ABIDJAN, Ivory Coast—At a campaign event in October, I watched the incumbent president of the Ivory Coast, Laurent Gbagbo, dance as if he didn't have a care in the world. We were in the newly refurbished Congress hall of the Hotel Ivoire, filled to the brim with Gbagbo supporters. As the theme to his campaign started playing on the loudspeakers and the audience clapped, the president sauntered down the aisle. Eyes wide open, he shook his hips and cut the air at chest height with his hands in time to the music. The audience sang along to the refrain: "Devant, c'est mais" -- "Ahead of us, it's maize," or in other words: "The opposition isn't much to worry about."
Recently, however, Laurent Gbagbo has had plenty to worry about. Despite his upbeat campaign, Gbagbo was declared the loser of the Nov. 28 presidential election -- the first genuinely open ballot held in the country's independent history -- by Ivory Coast's U.N.-backed independent electoral commission. Instead of packing up his office, however, he resolved to stay. His allies in the country's Constitutional Council nullified millions of votes from the north, where his rival is the favorite, declaring Gbagbo the winner. He took the oath of office, named a cabinet, and began issuing official statements as if nothing had happened.
Unfortunately for Gbagbo, he's not the only one claiming the presidency -- Alassane Ouattara, the opposition candidate who actually won the election, has done the same, setting up an office in a hotel in Abidjan and also swearing in a new government. Both sides are armed -- Ouattara is supported by the leftover rebels from Ivory Coast's recent civil war and a U.N. peacekeeping force of 9,000, while Gbagbo is backed by the army. The United Nations says 50 people have already been killed in post-election violence, victims of armed gangs who have besieged opposition districts during the overnight curfew. And many fear things will get worse before they get better.
With most of the world backing his rival, Gbagbo is under increasing pressure to resign. Unfortunately, it's exactly this kind of pressure that Gbagbo -- a self-styled man of the people -- is least likely to respond to. His caricature in the popular Ivorian weekly comic, Gbich!, features him with long sideburns and a towel draped around his neck to mop up sweat as if he were a boxer -- a style he often adopted during the long years he spent as an opposition politician pounding the streets under a hot tropical sun.

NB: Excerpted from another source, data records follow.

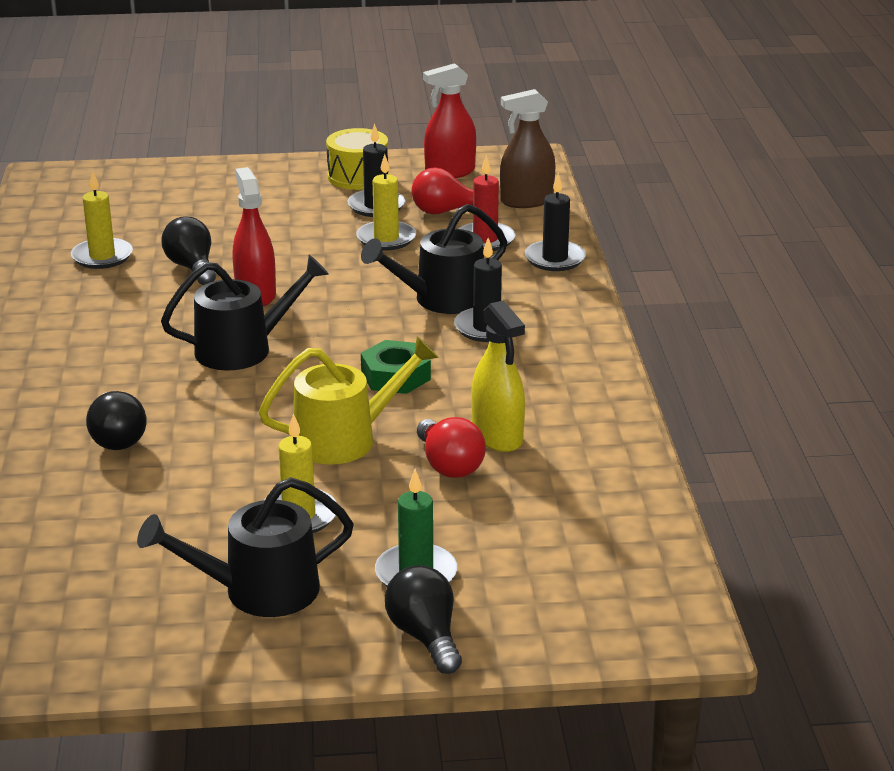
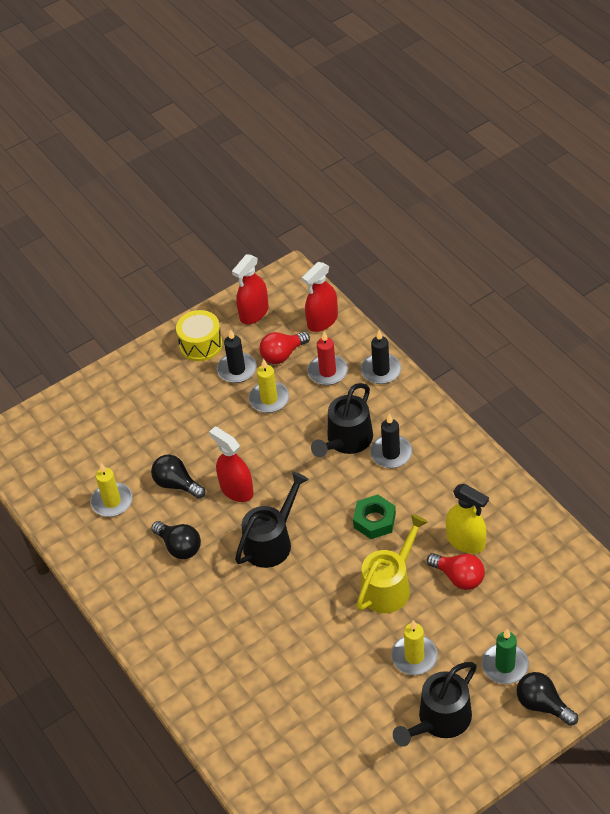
camera: 25 degrees left, 20 degrees up
black light bulb [86,391,147,450] -> black light bulb moved to [151,521,201,559]
brown spray bottle [500,89,555,208] -> red spray bottle [302,262,338,332]

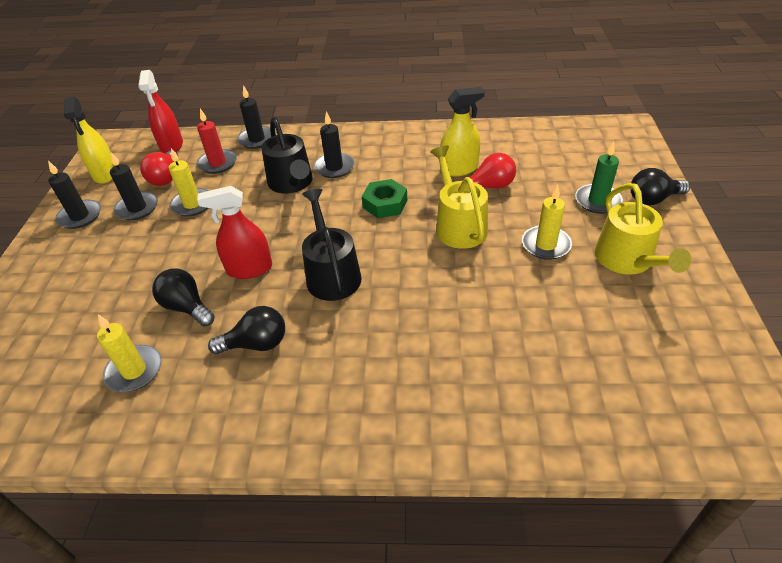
camera: 55 degrees left, 5 degrees down
black light bulb [151,455,205,499] -> black light bulb turned 60 degrees clockwise [152,268,215,327]
yellow drum [176,310,223,361] -> black candle [48,161,101,229]
red spray bottle [232,254,269,324] -> yellow spray bottle [64,97,116,184]
black watering can [393,662,477,747] -> yellow watering can [595,183,691,275]

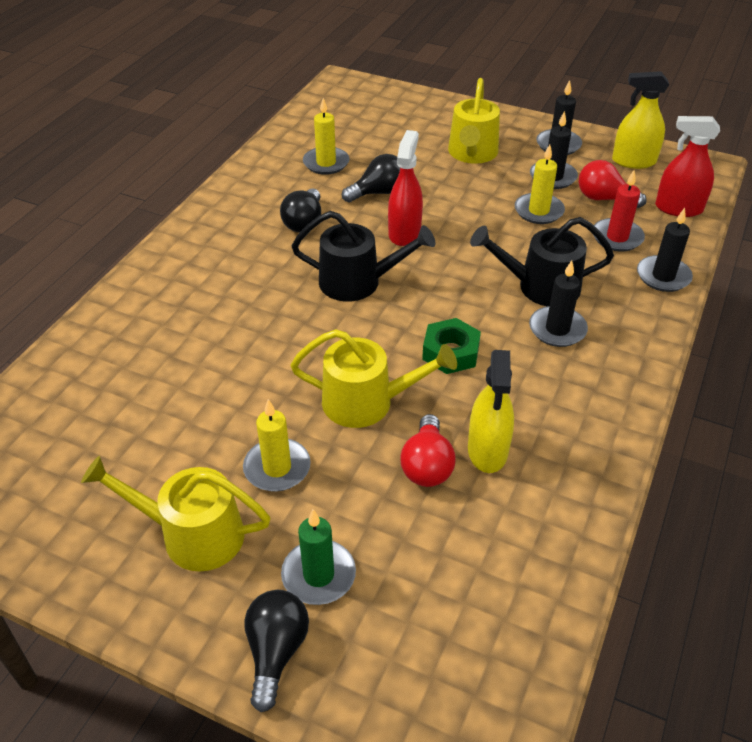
camera: 110 degrees right, 0 degrees up
none -> yellow watering can [448,78,500,164]

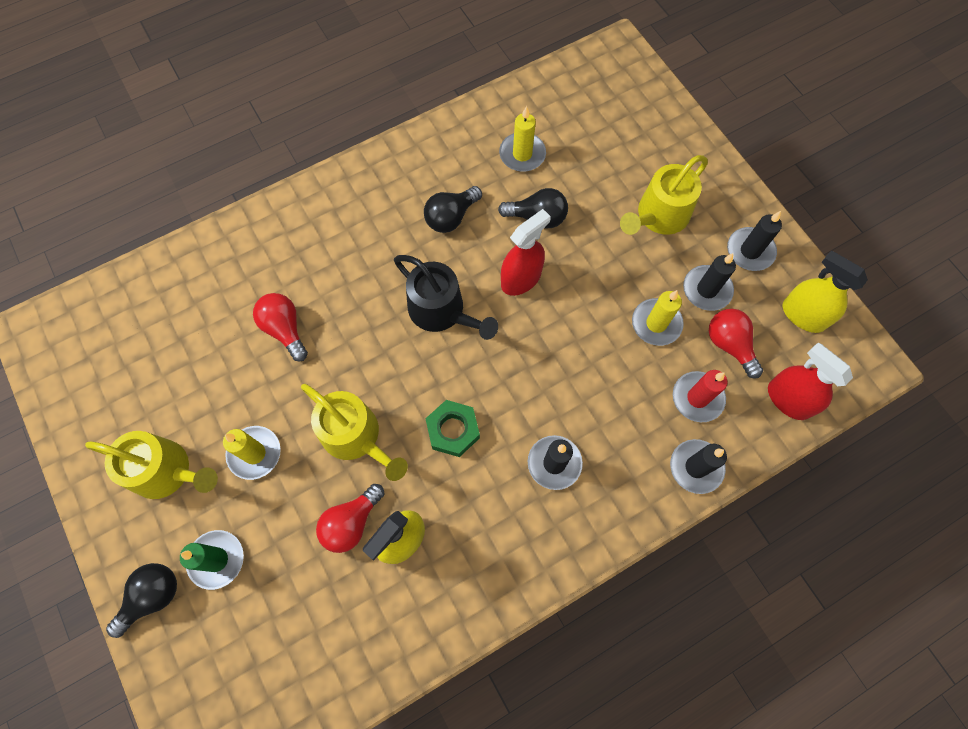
camera: 35 degrees right, 25 degrees up
yellow watering can [81,456,270,572] -> yellow watering can turned 150 degrees clockwise [85,431,218,499]
black watering can [470,217,614,306] -> none
none -> red light bulb [253,293,308,361]

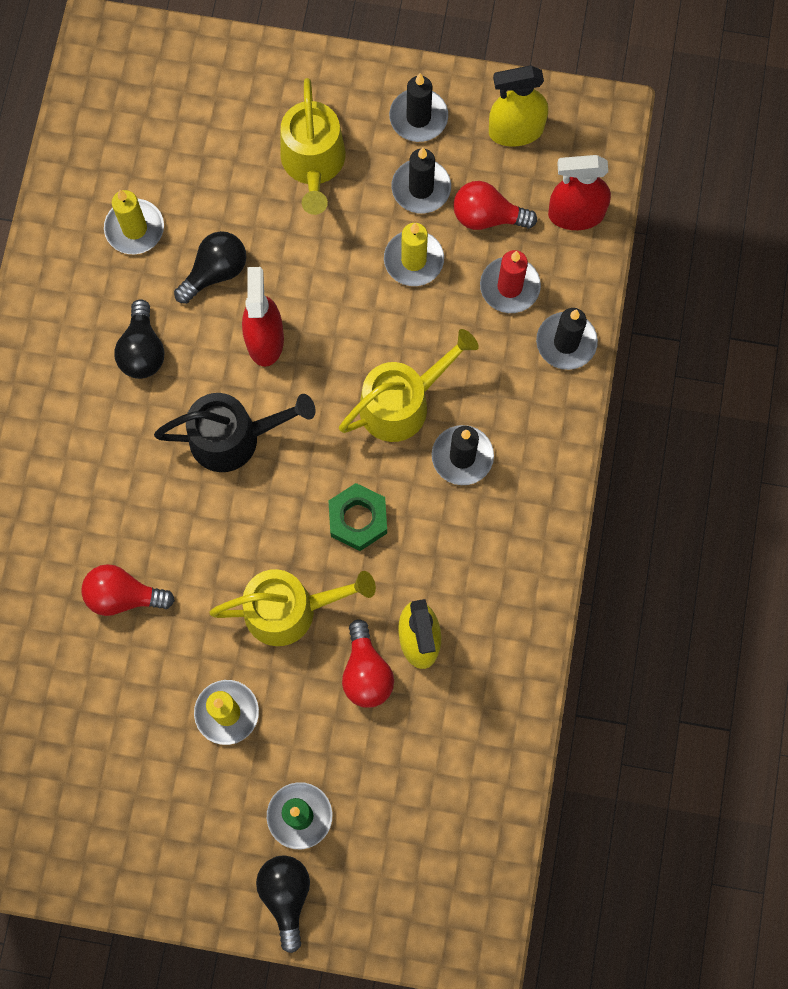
camera: 50 degrees left, 5 degrees up
yellow watering can [85,431,218,499] -> yellow watering can moved to [339,329,479,442]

During those years, he was one of the only opposition leaders to challenge Ivory Coast's long-standing President Félix Houphouët-Boigny, who died in 1993, leaving the country destabilized and open to a long period of disputed power and civil war, even after Gbagbo finally took office officially in 2000. Through the north-south conflict that followed from 2002 and 2007, it was to Gbagbo's credit that the state remained mostly intact. Civil servants never missed a pay check, the country remained the world's largest cocoa exporter, and sub-Saharan Africa's second-largest port, Abidjan, remained functional and even expanded. Luckily for Gbagbo, the key riches were in the southern tropical zone, which the government had a stronger hold over: cocoa, coffee, rubber, and some oil. But even those in the north -- the rebel zone -- enjoyed virtually uninterrupted electricity and water supplies.